Wie aus den übrigen Beschwerdeausführungen geschlossen werden muß, wird vom Beschwerdeführer verkannt, daß ein Aufenthaltsverbot zufolge § 8 FrPolG nur dann aufzuheben ist, wenn die Gründe für seine Erlassung weggefallen sind. Daß dies bei ihm der Fall sei, wird zwar vom Beschwerdeführer behauptet, doch wurde weder im Verwaltungsverfahren noch in der Beschwerde ausgeführt, inwiefern sich seit der Erlassung des Aufenthaltsverbotes jene Umstände, die zur Beurteilung der öffentlichen Interessen einerseits und der privaten und familiären Interessen andererseits maßgebend sind, zugunsten des Beschwerdeführers geändert haben. Der wiederholte Hinweis des Beschwerdeführers auf seine Unbescholtenheit stellt schon deshalb kein geeignetes Vorbringen dar, da das Aufenthaltsverbot, dessen Aufhebung vom Beschwerdeführer begehrt wird, nicht auf Vorstrafen des Beschwerdeführers gestützt worden ist. Besteht aber kein Anhaltspunkt dafür, daß in den Umständen, die zur Erlassung des Aufenthaltsverbotes geführt haben, eine Änderung eingetreten ist, so besteht im Verfahren über die Aufhebung des Aufenthaltsverbotes kein Anlaß, eine Interessenabwägung vorzunehmen.

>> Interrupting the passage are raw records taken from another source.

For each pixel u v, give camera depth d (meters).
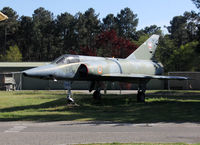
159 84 39.06
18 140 6.96
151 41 23.41
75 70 16.53
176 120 10.62
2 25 78.31
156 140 6.95
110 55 36.75
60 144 6.52
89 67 16.59
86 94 25.62
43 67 15.38
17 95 24.56
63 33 82.50
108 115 12.22
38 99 19.98
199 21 30.16
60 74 15.78
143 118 11.20
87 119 10.94
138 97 19.09
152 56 23.48
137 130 8.38
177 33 93.12
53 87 38.75
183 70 54.09
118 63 19.25
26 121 10.45
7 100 19.27
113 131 8.22
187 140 6.95
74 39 80.38
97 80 18.17
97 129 8.58
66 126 9.21
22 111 13.68
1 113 12.60
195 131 8.20
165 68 57.88
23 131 8.24
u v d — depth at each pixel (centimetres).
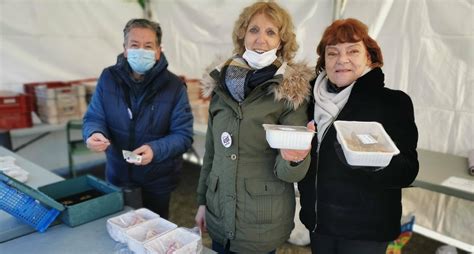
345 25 119
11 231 121
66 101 328
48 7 341
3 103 287
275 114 127
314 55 277
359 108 119
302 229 256
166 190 188
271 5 126
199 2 351
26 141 355
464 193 170
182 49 381
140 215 129
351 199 123
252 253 134
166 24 389
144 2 398
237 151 129
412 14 228
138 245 108
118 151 181
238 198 130
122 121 175
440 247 242
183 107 180
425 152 231
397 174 112
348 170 121
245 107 127
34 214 125
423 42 227
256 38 125
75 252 113
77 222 130
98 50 382
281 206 132
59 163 388
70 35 360
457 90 219
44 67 349
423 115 235
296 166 111
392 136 115
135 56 166
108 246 117
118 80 175
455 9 211
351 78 123
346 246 130
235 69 131
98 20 375
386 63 243
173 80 181
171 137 171
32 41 338
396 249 223
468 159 208
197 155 420
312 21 274
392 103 117
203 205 158
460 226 235
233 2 324
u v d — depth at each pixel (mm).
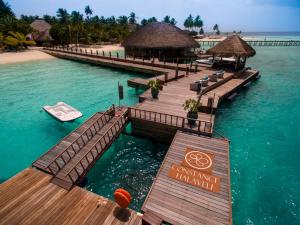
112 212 9117
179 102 20000
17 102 25656
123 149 16281
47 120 20984
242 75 31828
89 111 23031
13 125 20000
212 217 8867
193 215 8953
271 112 22344
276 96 26703
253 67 44375
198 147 13414
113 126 15906
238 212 11133
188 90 23547
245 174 13852
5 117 21641
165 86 25188
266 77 36000
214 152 12945
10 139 17719
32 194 10000
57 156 11953
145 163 14773
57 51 58281
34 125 20000
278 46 87688
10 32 60500
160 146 16594
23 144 17047
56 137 18000
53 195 9977
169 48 45719
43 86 31750
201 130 14945
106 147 14273
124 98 26625
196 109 15555
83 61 48094
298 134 18297
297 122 20266
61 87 31312
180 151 13039
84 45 79312
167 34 45312
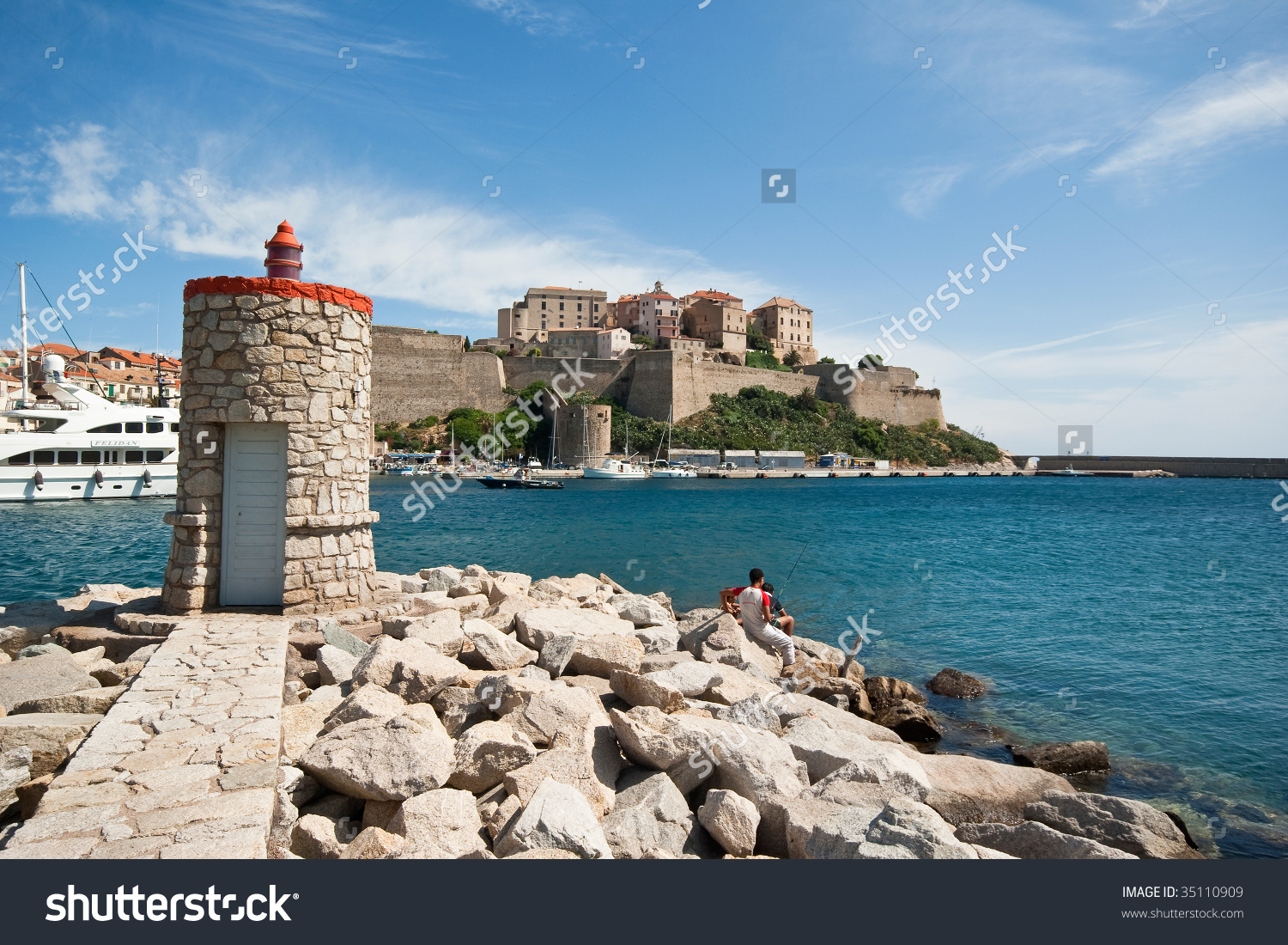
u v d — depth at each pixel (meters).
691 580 23.09
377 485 80.94
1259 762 9.75
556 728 6.95
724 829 5.95
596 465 97.31
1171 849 6.34
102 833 4.44
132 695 6.81
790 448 111.25
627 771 7.05
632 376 111.62
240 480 10.61
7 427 46.31
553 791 5.62
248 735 5.93
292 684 7.81
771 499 67.19
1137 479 144.50
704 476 101.75
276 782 5.24
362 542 11.43
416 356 103.62
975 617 18.89
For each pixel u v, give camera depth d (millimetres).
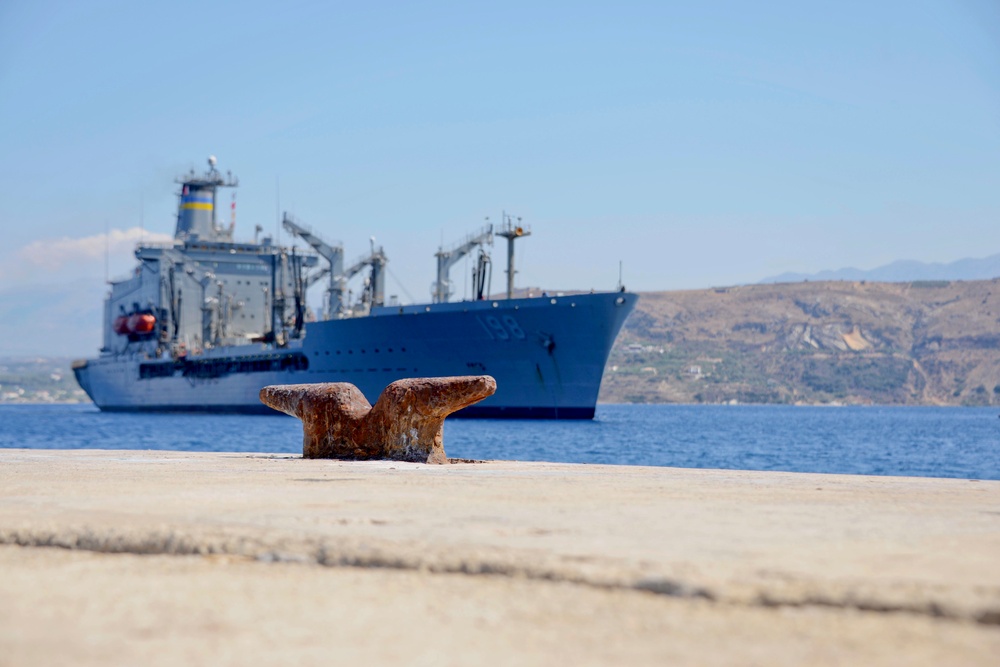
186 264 154625
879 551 9125
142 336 171000
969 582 7645
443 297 133250
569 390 106812
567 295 102750
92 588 8164
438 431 23828
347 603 7578
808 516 11859
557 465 22891
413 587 8078
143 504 13055
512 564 8562
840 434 135875
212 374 147375
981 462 77188
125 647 6457
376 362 115688
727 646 6387
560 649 6367
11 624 7031
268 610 7395
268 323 153875
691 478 18250
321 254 143750
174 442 86188
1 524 11000
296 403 25172
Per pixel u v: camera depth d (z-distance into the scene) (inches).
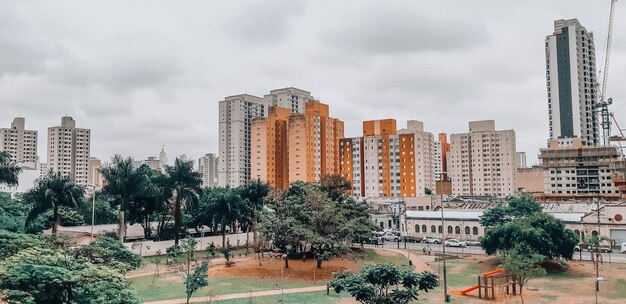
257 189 3944.4
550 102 7854.3
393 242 4293.8
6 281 995.3
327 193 3403.1
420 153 6510.8
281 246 2672.2
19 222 2755.9
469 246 3848.4
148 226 3774.6
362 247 3572.8
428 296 2075.5
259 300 1946.4
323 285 2301.9
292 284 2319.1
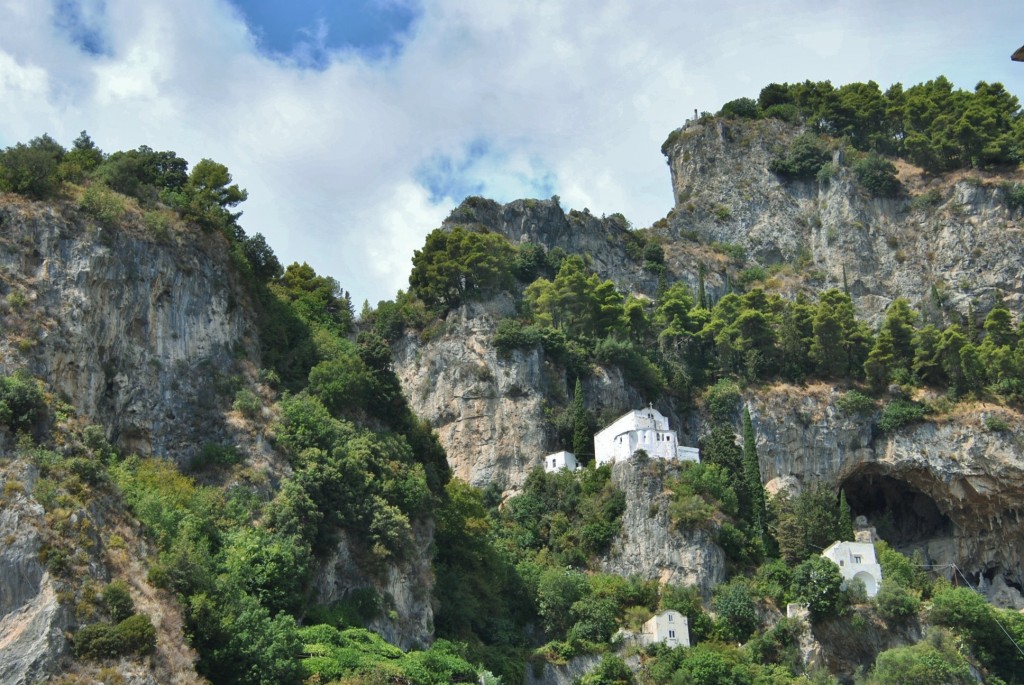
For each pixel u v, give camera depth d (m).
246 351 125.38
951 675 130.00
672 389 183.25
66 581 82.31
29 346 102.31
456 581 126.44
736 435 177.38
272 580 100.00
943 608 140.12
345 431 121.38
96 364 109.19
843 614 139.00
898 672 130.12
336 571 108.56
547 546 152.00
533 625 136.12
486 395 171.62
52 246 111.19
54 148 127.19
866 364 185.25
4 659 77.25
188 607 87.94
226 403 117.12
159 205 125.88
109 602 83.12
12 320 103.25
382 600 110.12
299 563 103.44
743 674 126.62
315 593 105.12
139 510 94.69
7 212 110.88
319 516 109.00
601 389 176.75
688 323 193.75
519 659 125.00
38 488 86.81
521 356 173.50
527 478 162.38
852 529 157.38
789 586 142.62
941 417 178.38
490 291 182.62
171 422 113.25
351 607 107.00
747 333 189.50
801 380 186.00
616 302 188.50
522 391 171.50
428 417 172.75
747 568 147.50
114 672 78.94
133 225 119.56
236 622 89.38
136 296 115.69
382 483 118.19
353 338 159.62
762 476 175.88
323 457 115.00
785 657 134.12
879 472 180.12
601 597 139.00
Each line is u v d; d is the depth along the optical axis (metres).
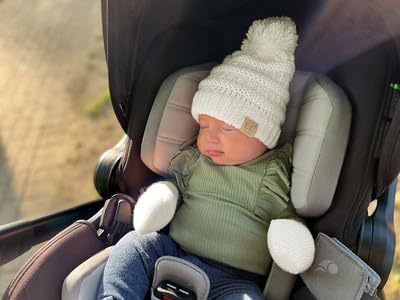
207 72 0.60
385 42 0.50
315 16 0.55
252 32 0.56
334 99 0.53
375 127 0.51
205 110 0.55
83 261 0.54
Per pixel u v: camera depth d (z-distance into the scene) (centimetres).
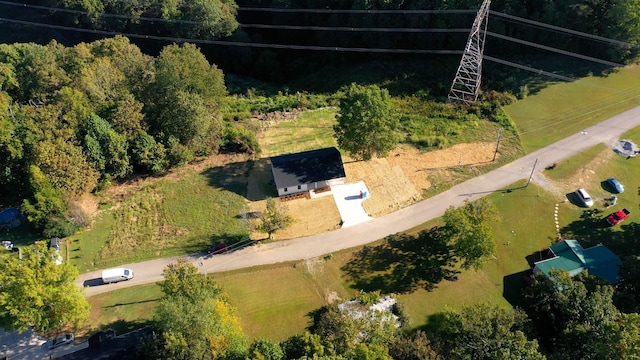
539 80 9944
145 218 7288
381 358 4878
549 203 7594
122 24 12762
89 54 9181
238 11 13338
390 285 6562
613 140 8581
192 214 7362
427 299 6425
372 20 10906
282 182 7544
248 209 7462
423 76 10388
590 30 9988
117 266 6662
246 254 6850
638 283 6016
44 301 5431
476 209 6725
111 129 7531
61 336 5756
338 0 11650
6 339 5775
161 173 8031
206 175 8056
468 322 5459
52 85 8431
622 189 7738
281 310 6256
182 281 5691
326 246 6969
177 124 7912
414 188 7825
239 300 6338
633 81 9775
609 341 4959
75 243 6888
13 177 7031
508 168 8138
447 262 6825
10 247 6681
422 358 5200
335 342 5288
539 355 4991
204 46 12362
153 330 5681
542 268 6481
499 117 9094
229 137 8606
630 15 9188
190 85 8269
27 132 6988
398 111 9381
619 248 7012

Dem Beschwerdeführer ist schließlich einzuräumen, daß der angefochtene Bescheid keinen Hinweis auf die Möglichkeit einer Beschwerde beim Verwaltungsgerichtshof oder Verfassungsgerichtshof enthält (§ 61 a AVG 1950). Diesem Mangel kommt im vorliegenden Fall jedoch keine Relevanz zu, zumal daraus keine nachteiligen Folgen für den Beschwerdeführer eingetreten sind.

Die vorliegende Beschwerde erweist sich sohin als unbegründet und war gemäß § 42 Abs. 1 VwGG abzuweisen.

Der Ausspruch über den Aufwandersatz gründet sich im Umfang des Antrages auf die §§ 47 ff VwGG in Verbindung mit der Verordnung BGBl. Nr. 206/1989.